▶ **PROBLEM REQUIREMENTS**
From the data below, copy exactly the lines that lie between the one holding "left eye: (160, 143)" and the one holding "left eye: (679, 134)", including both, and nothing more.

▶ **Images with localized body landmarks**
....................

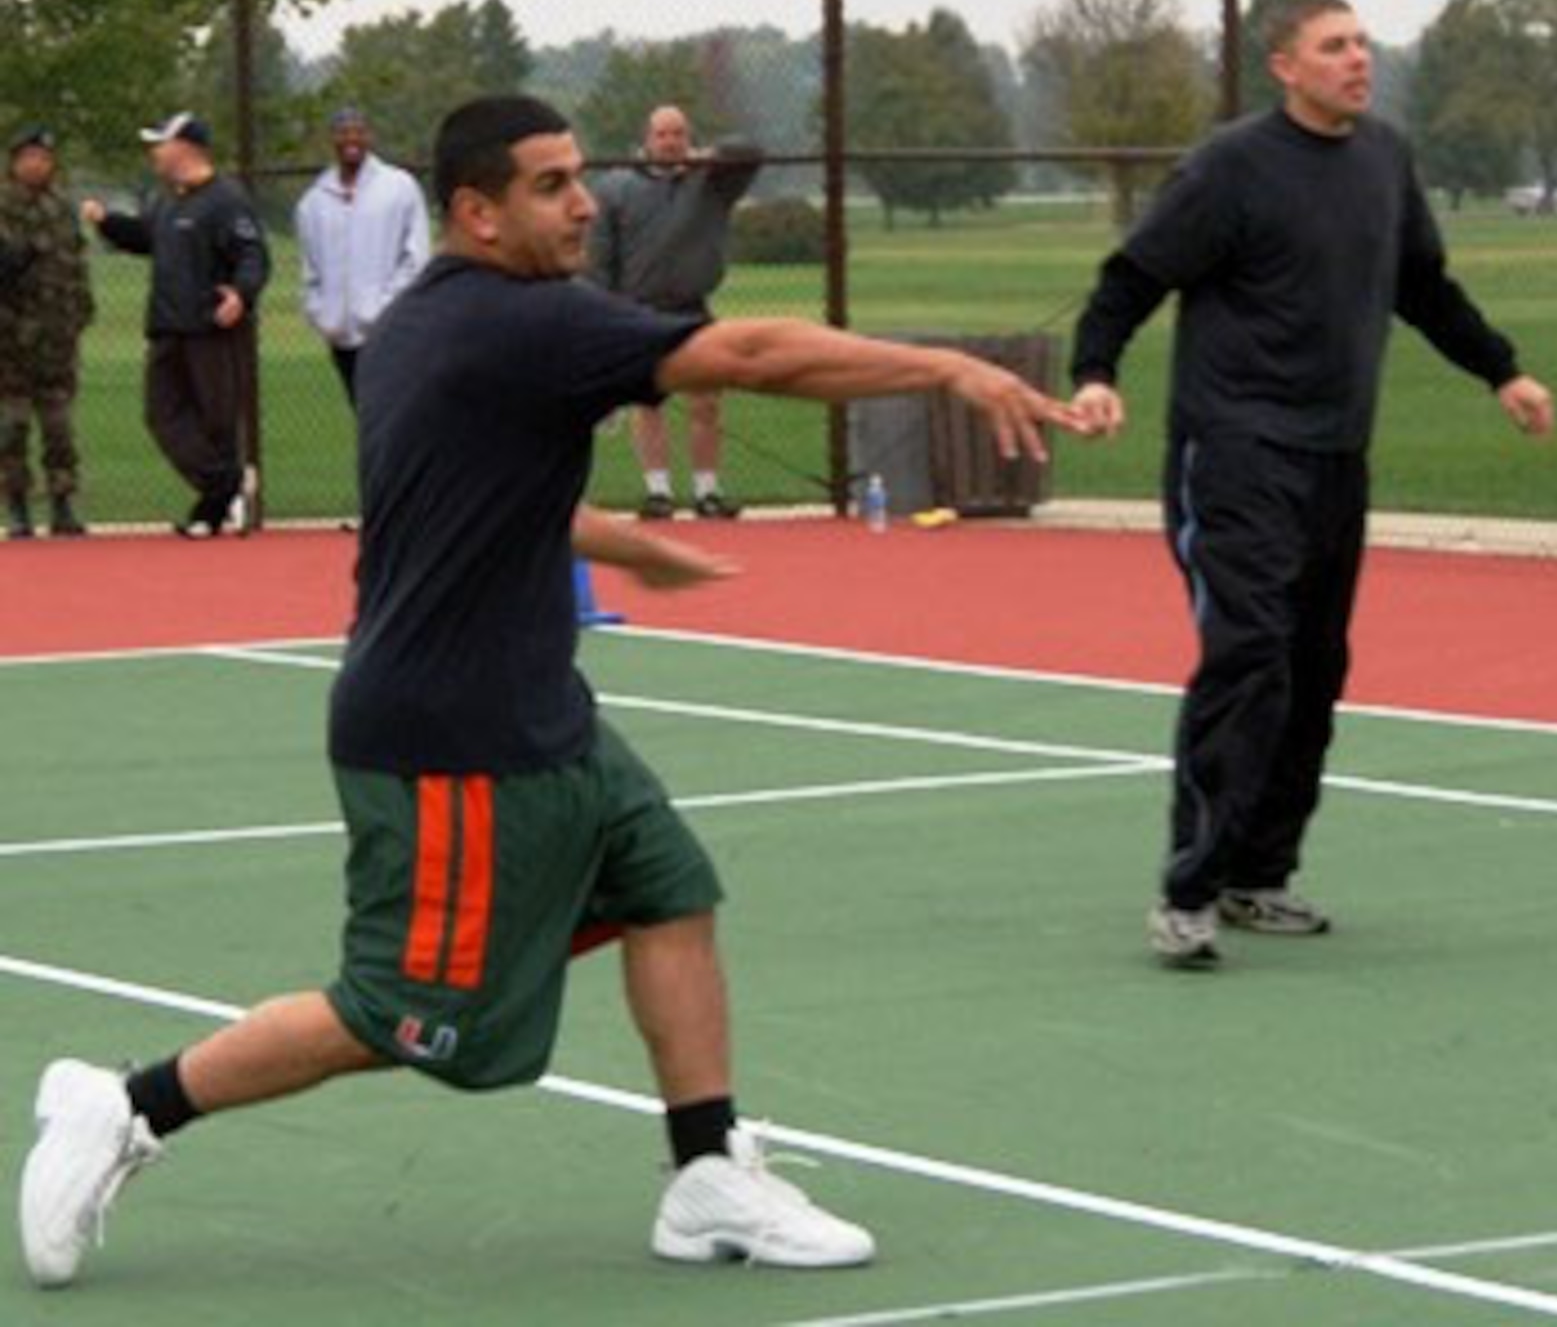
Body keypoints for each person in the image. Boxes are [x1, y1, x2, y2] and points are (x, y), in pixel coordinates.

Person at [18, 94, 1085, 1289]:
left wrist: (624, 544)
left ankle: (705, 1171)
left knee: (670, 889)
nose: (581, 202)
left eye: (581, 177)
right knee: (395, 1011)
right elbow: (741, 353)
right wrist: (945, 366)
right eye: (548, 185)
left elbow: (478, 489)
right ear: (476, 212)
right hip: (450, 737)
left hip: (541, 716)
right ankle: (126, 1105)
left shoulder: (430, 322)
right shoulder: (520, 323)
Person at [1066, 0, 1556, 969]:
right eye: (1333, 46)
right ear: (1284, 66)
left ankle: (1258, 871)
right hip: (1235, 451)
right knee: (1246, 653)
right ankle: (1189, 888)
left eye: (1362, 43)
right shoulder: (1229, 168)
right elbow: (1132, 277)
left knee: (1313, 667)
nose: (1356, 60)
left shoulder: (1381, 159)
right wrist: (1095, 372)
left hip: (1336, 455)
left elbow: (1422, 286)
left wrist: (1500, 368)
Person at [82, 112, 268, 538]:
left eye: (160, 143)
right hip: (167, 327)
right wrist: (106, 221)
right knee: (161, 415)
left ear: (185, 147)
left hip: (212, 331)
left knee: (217, 423)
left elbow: (252, 255)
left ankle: (212, 510)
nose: (154, 152)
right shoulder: (169, 201)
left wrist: (241, 293)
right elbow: (147, 236)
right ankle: (229, 483)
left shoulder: (226, 201)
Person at [588, 105, 762, 519]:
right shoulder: (615, 188)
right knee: (648, 405)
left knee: (706, 403)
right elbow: (600, 259)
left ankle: (707, 490)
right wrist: (607, 312)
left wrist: (713, 154)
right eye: (662, 134)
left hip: (692, 308)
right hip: (639, 310)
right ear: (647, 140)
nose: (670, 142)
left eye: (679, 134)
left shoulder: (713, 182)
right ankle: (658, 491)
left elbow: (750, 152)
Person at [294, 107, 430, 406]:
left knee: (395, 411)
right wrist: (322, 315)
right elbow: (310, 270)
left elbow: (416, 258)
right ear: (332, 139)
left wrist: (384, 308)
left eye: (358, 131)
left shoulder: (398, 187)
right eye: (343, 132)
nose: (351, 139)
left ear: (370, 137)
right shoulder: (314, 201)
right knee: (365, 414)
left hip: (391, 331)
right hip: (341, 337)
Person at [0, 127, 94, 539]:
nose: (37, 164)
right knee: (12, 426)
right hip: (11, 342)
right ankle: (17, 506)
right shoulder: (4, 207)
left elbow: (75, 267)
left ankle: (62, 502)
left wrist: (80, 314)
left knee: (59, 426)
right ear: (14, 162)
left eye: (44, 157)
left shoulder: (61, 208)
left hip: (57, 338)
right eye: (29, 157)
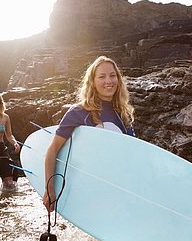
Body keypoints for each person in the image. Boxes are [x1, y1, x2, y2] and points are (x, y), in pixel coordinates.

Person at [43, 56, 135, 212]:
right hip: (90, 189)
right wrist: (50, 189)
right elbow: (52, 150)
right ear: (92, 81)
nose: (109, 81)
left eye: (113, 75)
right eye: (102, 76)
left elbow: (131, 155)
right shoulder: (79, 112)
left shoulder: (123, 113)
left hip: (117, 188)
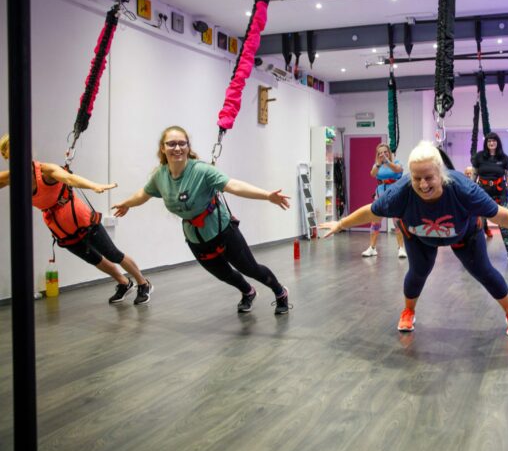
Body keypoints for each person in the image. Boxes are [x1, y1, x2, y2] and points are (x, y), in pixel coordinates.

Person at [320, 141, 508, 337]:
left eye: (429, 178)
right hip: (419, 237)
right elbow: (371, 211)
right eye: (417, 179)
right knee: (418, 272)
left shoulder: (462, 188)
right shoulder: (400, 192)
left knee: (484, 271)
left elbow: (501, 215)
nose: (423, 185)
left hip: (464, 235)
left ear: (441, 173)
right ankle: (408, 311)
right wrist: (341, 224)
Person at [112, 126, 291, 315]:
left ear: (188, 147)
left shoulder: (202, 170)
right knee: (223, 274)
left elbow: (233, 185)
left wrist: (267, 196)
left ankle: (280, 292)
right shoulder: (160, 176)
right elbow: (144, 193)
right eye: (171, 144)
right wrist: (128, 204)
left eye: (182, 143)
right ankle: (248, 291)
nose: (177, 148)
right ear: (163, 148)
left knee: (250, 268)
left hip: (222, 230)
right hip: (195, 238)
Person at [0, 133, 153, 304]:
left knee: (113, 253)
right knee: (94, 259)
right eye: (12, 151)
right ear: (6, 155)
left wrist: (94, 186)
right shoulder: (10, 177)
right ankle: (124, 283)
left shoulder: (45, 171)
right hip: (61, 229)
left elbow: (69, 178)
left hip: (81, 219)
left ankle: (143, 283)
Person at [471, 132, 508, 262]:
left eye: (494, 141)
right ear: (486, 143)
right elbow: (473, 177)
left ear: (498, 143)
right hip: (482, 195)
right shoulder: (479, 157)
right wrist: (469, 193)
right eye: (489, 141)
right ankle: (473, 254)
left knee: (504, 224)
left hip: (500, 195)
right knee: (477, 224)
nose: (491, 143)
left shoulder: (504, 158)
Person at [361, 143, 407, 259]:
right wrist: (378, 163)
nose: (383, 154)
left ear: (389, 153)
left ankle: (401, 248)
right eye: (380, 153)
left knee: (397, 222)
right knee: (375, 221)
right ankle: (372, 248)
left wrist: (386, 161)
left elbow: (398, 170)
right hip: (380, 195)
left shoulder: (396, 163)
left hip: (394, 195)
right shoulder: (377, 165)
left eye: (385, 152)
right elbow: (372, 174)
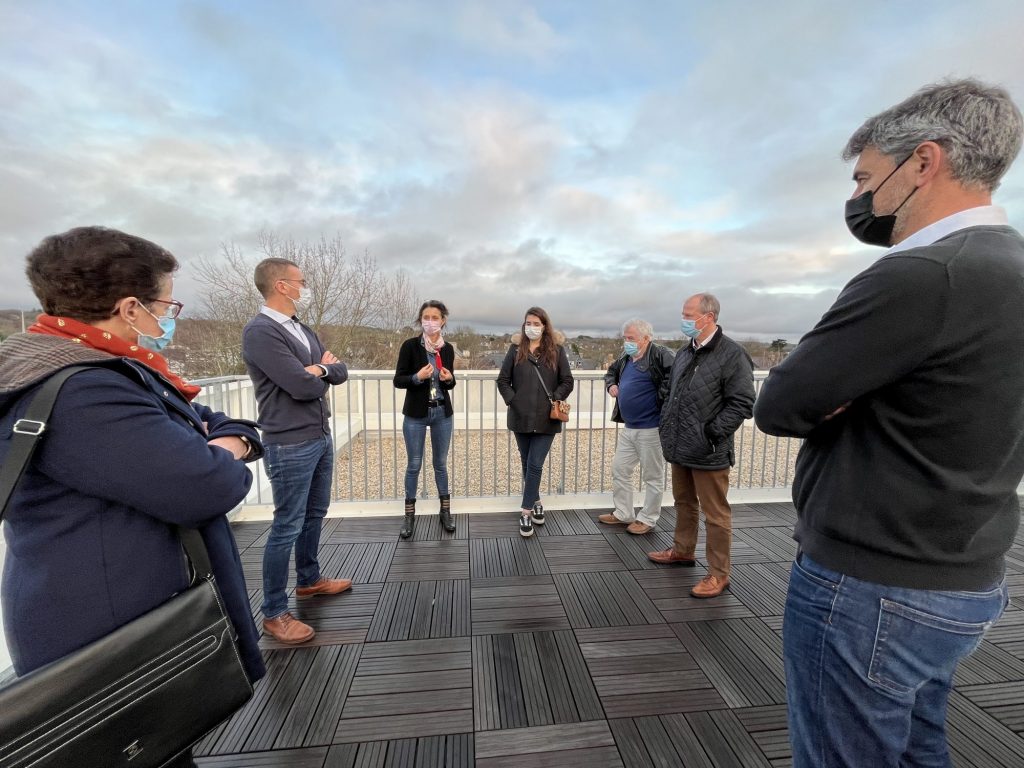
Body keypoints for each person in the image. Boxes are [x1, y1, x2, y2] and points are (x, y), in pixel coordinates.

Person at [754, 79, 1024, 767]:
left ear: (924, 162)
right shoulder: (1011, 269)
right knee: (914, 747)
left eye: (868, 178)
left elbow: (781, 403)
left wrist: (843, 394)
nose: (862, 199)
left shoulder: (924, 275)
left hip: (869, 585)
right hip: (965, 574)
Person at [0, 227, 265, 768]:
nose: (170, 316)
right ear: (129, 308)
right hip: (111, 634)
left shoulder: (93, 368)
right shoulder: (85, 390)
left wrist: (223, 437)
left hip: (119, 617)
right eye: (167, 302)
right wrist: (233, 445)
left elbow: (204, 421)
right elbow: (209, 484)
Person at [241, 258, 351, 646]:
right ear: (282, 286)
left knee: (314, 514)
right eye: (300, 281)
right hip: (288, 442)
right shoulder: (261, 332)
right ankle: (274, 612)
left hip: (319, 436)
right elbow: (301, 386)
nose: (305, 286)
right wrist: (319, 372)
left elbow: (340, 371)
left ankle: (309, 580)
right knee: (286, 524)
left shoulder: (301, 329)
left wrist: (318, 370)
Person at [648, 293, 754, 598]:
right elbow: (673, 391)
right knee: (683, 502)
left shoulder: (732, 354)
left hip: (709, 450)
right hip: (680, 446)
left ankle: (719, 574)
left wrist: (712, 433)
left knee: (716, 514)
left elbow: (743, 402)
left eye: (688, 314)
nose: (683, 320)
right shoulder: (685, 352)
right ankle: (683, 550)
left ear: (708, 317)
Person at [497, 307, 574, 537]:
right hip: (520, 416)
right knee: (527, 462)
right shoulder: (515, 350)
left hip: (546, 419)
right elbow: (502, 380)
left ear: (544, 326)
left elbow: (567, 381)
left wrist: (556, 398)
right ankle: (537, 500)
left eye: (536, 323)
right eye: (528, 322)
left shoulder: (556, 351)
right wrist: (513, 400)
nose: (532, 327)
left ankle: (526, 512)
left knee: (535, 464)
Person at [600, 319, 675, 534]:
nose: (626, 342)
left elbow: (674, 380)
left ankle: (648, 518)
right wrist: (612, 385)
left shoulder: (661, 355)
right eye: (625, 338)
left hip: (651, 428)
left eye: (630, 338)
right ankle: (624, 513)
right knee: (620, 469)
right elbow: (611, 372)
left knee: (653, 476)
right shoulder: (626, 359)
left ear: (646, 338)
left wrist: (657, 401)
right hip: (630, 428)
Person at [393, 300, 457, 538]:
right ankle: (409, 516)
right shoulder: (410, 346)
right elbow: (398, 380)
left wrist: (449, 378)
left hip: (442, 413)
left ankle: (445, 512)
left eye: (435, 317)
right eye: (426, 317)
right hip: (416, 415)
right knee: (414, 464)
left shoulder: (447, 349)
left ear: (443, 320)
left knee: (440, 464)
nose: (430, 321)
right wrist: (417, 377)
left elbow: (450, 382)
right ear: (421, 320)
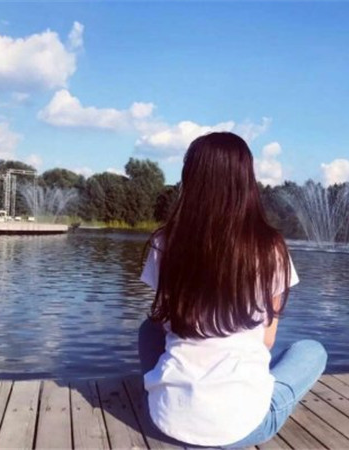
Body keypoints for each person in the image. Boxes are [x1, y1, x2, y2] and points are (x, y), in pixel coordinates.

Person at [137, 132, 328, 448]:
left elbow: (167, 320)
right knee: (312, 351)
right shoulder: (271, 248)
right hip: (245, 427)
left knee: (148, 329)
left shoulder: (165, 242)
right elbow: (267, 341)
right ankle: (237, 393)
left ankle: (171, 394)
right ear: (246, 181)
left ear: (190, 178)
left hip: (165, 420)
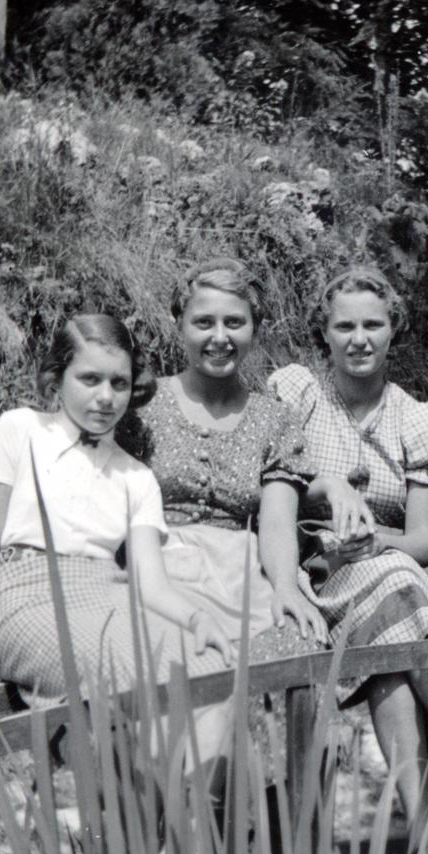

....................

▶ **RESPONSE AREA**
left eye: (160, 143)
right hip: (167, 327)
right wrist: (106, 221)
right knee: (161, 415)
left ear: (185, 147)
left hip: (212, 331)
left knee: (217, 423)
left elbow: (252, 255)
left ankle: (212, 510)
nose: (154, 152)
right shoulder: (169, 201)
left wrist: (241, 293)
right elbow: (147, 236)
right ankle: (229, 483)
left shoulder: (226, 201)
Person at [588, 105, 762, 519]:
right shoulder: (615, 188)
right knee: (648, 405)
left knee: (706, 403)
right elbow: (600, 259)
left ankle: (707, 490)
right wrist: (607, 312)
left wrist: (713, 154)
right eye: (662, 134)
left hip: (692, 308)
right hip: (639, 310)
right ear: (647, 140)
nose: (670, 142)
left eye: (679, 134)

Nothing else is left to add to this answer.